◆ YOUR TASK:
Reproduce the listing below exactly, minus its pictures.

◆ WORKING DATA:
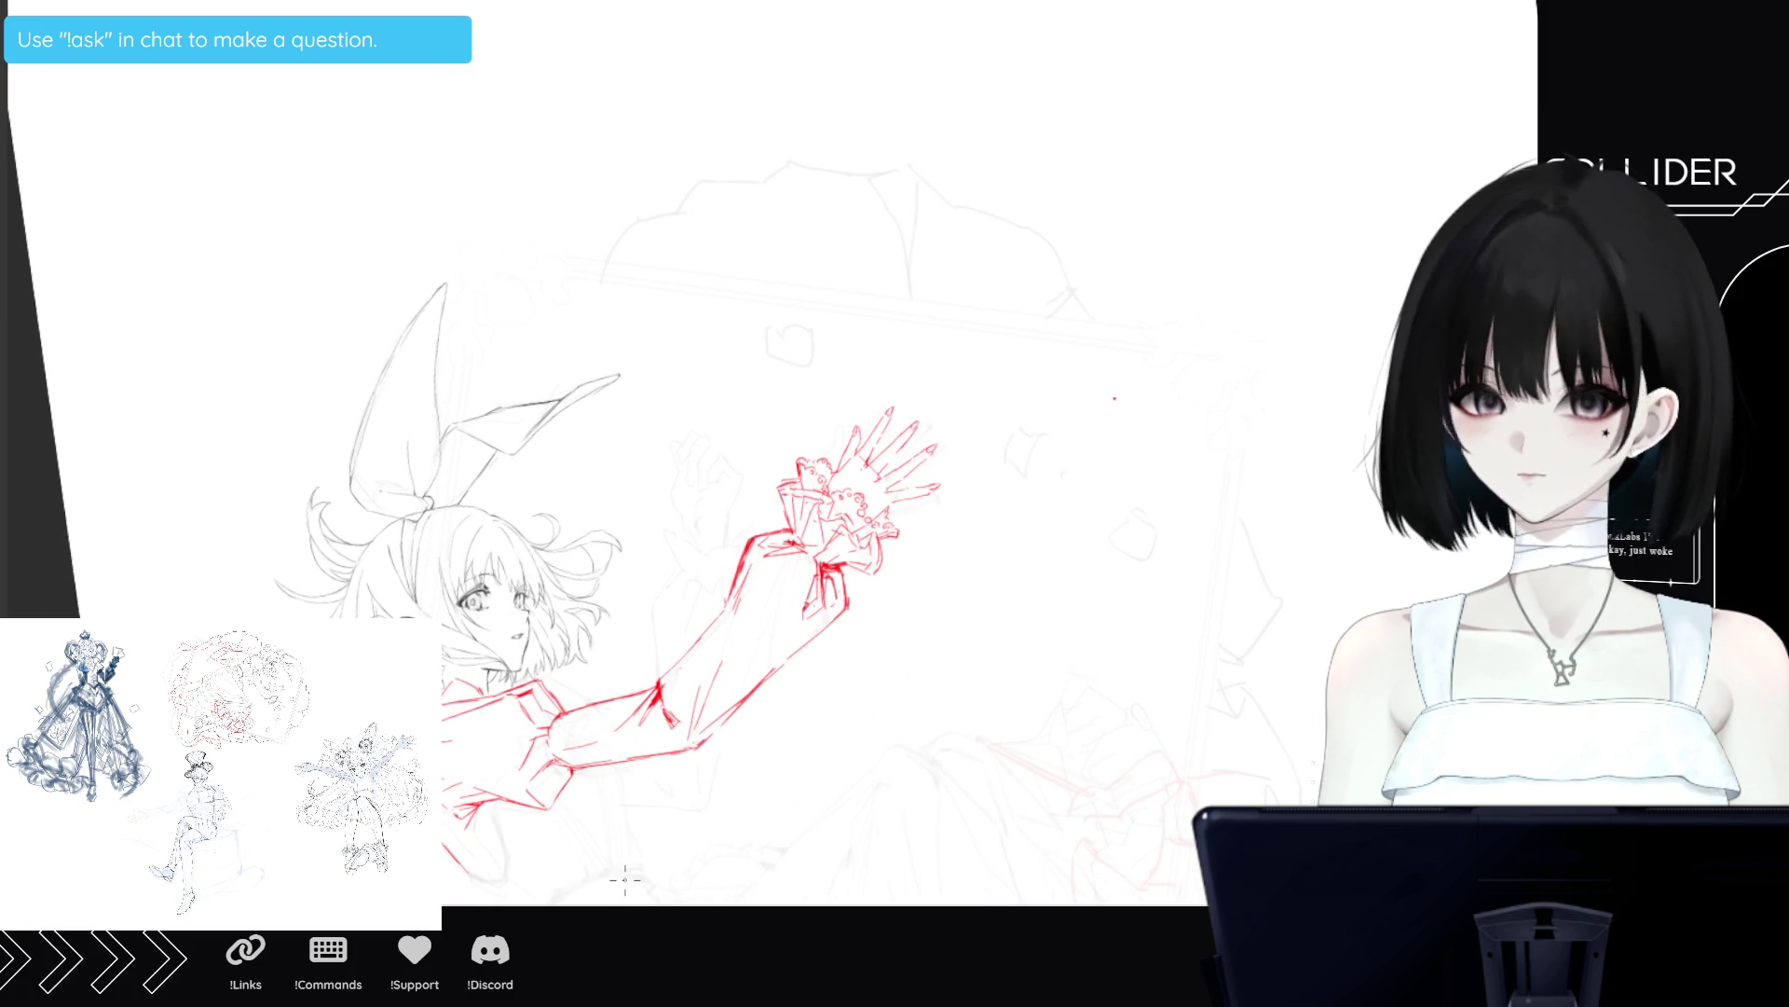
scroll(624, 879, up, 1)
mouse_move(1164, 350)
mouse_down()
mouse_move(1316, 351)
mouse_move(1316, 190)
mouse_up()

◆ SOLUTION BELOW:
scroll(624, 879, up, 1)
mouse_move(1164, 350)
mouse_down()
mouse_move(1316, 351)
mouse_move(1316, 190)
mouse_up()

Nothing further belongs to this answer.